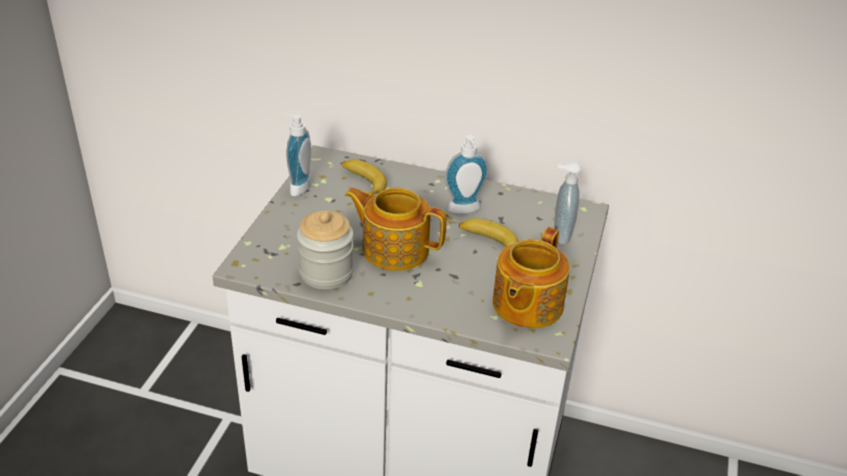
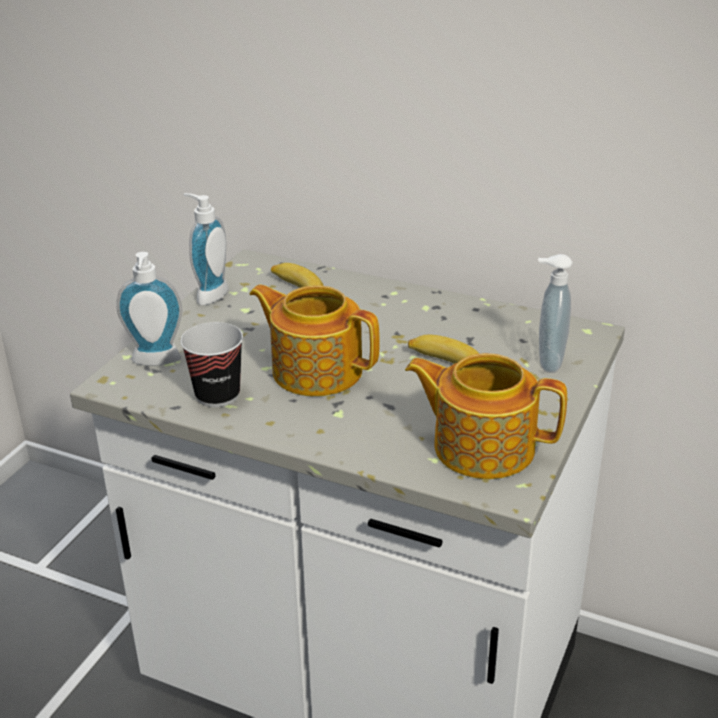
camera: 10 degrees right, 5 degrees down
(326, 272) = (217, 395): jar -> cup
(465, 211) = (422, 328): soap dispenser -> soap dispenser (156, 362)
(526, 305) = (481, 446): teapot -> teapot turned 75 degrees clockwise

..............................

### PROBLEM STATEMENT
Search term "degrees": return each line of the data that contains it.

### RESPONSE AREA
camera: 10 degrees right, 5 degrees down
(526, 305) = (481, 446): teapot -> teapot turned 75 degrees clockwise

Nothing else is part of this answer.